Exercise aim
Nothing outside the range is wanted. Repeat exactly the lines below from the one with "PH9407.XXXNLT Impedance vs Frequency" through the one with "Americas - prodinfo_power_americas@yageo.com".

Source records
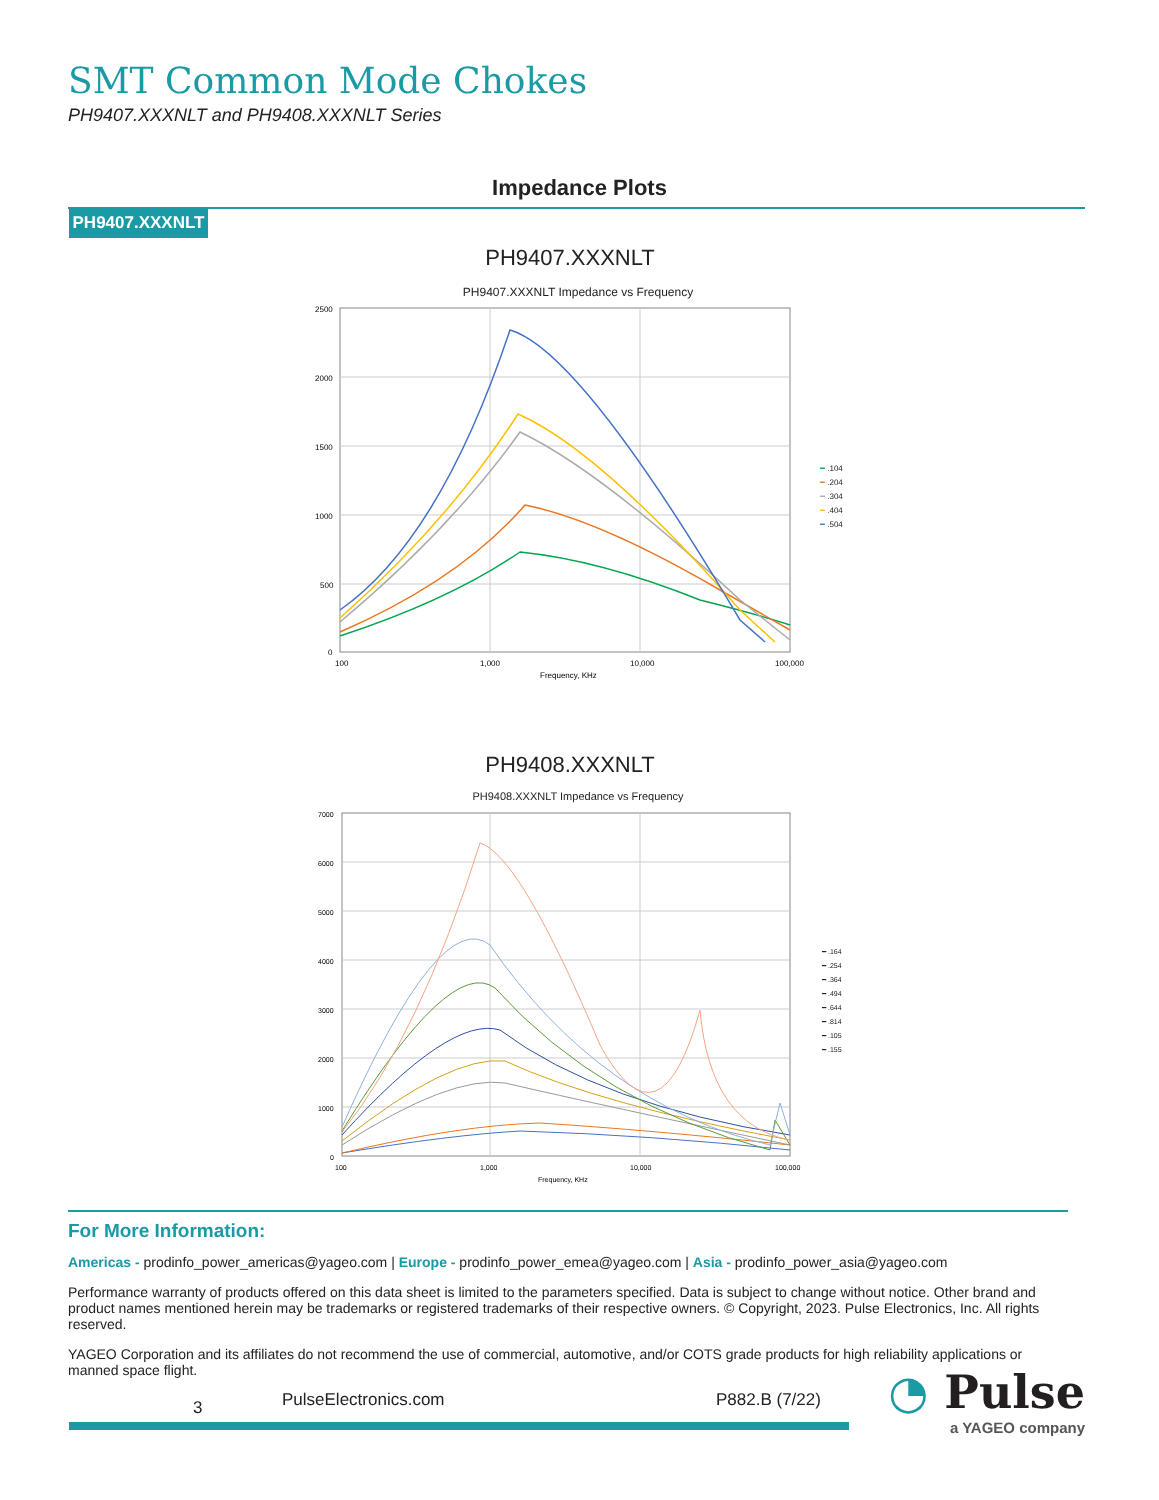SMT Common Mode Chokes
PH9407.XXXNLT and PH9408.XXXNLT Series
Impedance Plots
PH9407.XXXNLT
PH9407.XXXNLT
PH9407.XXXNLT Impedance vs Frequency
2500
2000
1500
1000
500
0
100
1,000
10,000
100,000
Frequency, KHz
━ .104
━ .204
━ .304
━ .404
━ .504
PH9408.XXXNLT
PH9408.XXXNLT Impedance vs Frequency
7000
6000
5000
4000
3000
2000
1000
0
100
1,000
10,000
100,000
Frequency, KHz
━ .164
━ .254
━ .364
━ .494
━ .644
━ .814
━ .105
━ .155
For More Information:
Americas - prodinfo_power_americas@yageo.com | Europe - prodinfo_power_emea@yageo.com | Asia - prodinfo_power_asia@yageo.com
Performance warranty of products offered on this data sheet is limited to the parameters specified. Data is subject to change without notice. Other brand and product names mentioned herein may be trademarks or registered trademarks of their respective owners. © Copyright, 2023. Pulse Electronics, Inc. All rights reserved.
YAGEO Corporation and its affiliates do not recommend the use of commercial, automotive, and/or COTS grade products for high reliability applications or manned space flight.
3 PulseElectronics.com P882.B (7/22)
◔ Pulse
a YAGEO company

Task response
PH9407.XXXNLT Impedance vs Frequency
2500
2000
1500
1000
500
0
100
1,000
10,000
100,000
Frequency, KHz
━ .104
━ .204
━ .304
━ .404
━ .504
PH9408.XXXNLT
PH9408.XXXNLT Impedance vs Frequency
7000
6000
5000
4000
3000
2000
1000
0
100
1,000
10,000
100,000
Frequency, KHz
━ .164
━ .254
━ .364
━ .494
━ .644
━ .814
━ .105
━ .155
For More Information:
Americas - prodinfo_power_americas@yageo.com | Europe - prodinfo_power_emea@yageo.com | Asia - prodinfo_power_asia@yageo.com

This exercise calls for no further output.